With results like those—and the additional fact that Shalane Flanagan wore the same shoes to win the New York City Marathon earlier this month—it’s hard to know whether those athletes actually owe some of their performance to the shoes. They’re clearly amazing runners who would do well no matter what they were wearing. That’s why lab studies like the one that was recently published add to our understanding: they examined what happens to people who run the same standardized tests in the Vaporfly versus two other state-of-the art shoes: the Adidas Adizero Adios Boost 2, and Nike’s Zoom Streak 6. And, indeed, everybody ran a smidge more efficiently in the Vaporfly than in the other two models.
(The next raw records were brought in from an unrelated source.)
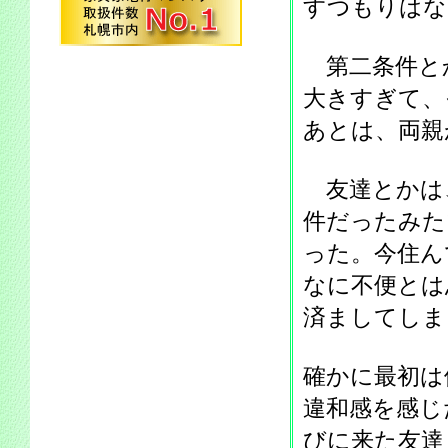
すつもりはな
第二条件と
大きすぎて、
あとは、両親
友達とかは
件だったみた
った。今住ん
なに不便とは
済ましてしま
確かに最初は
違和感を感じ
びに来た友達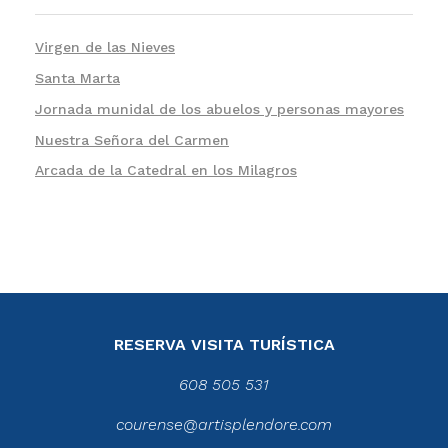
Virgen de las Nieves
Santa Marta
Jornada munidal de los abuelos y personas mayores
Nuestra Señora del Carmen
Arcada de la Catedral en los Milagros
RESERVA VISITA TURÍSTICA
608 505 531
courense@artisplendore.com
The difference between the Vaporfly and the other two shoes seems to be the type of foam used for cushioning, and the springy plate sandwiched in between layers of that foam. Now that the Vaporfly is available for purchase, Wired was able to run an impromptu study of their own, looking at finish times for 138 runners in the New York City marathon including 21 wearing the Vaporfly. These results suggest that people who wore those shoes were more likely to run negative splits (running faster at the end of the race than in the beginning). That fits with the idea that the shoe makes people run more efficiently, but there could also be a serious placebo effect that goes along with knowing you’re wearing a pair of shoes that’s supposed to make you faster.

The bottom line is not that we should all be running in Vaporflys. It’s that if you’re dead set on shaving a few minutes off your marathon time it’s worth considering whether that’s worth $250 to you. Maybe you’d be better off spending that extra cash on a few sessions with a coach to fix your form, or on babysitting time to get in some more training. And that’s not a decision that Nike can make for you.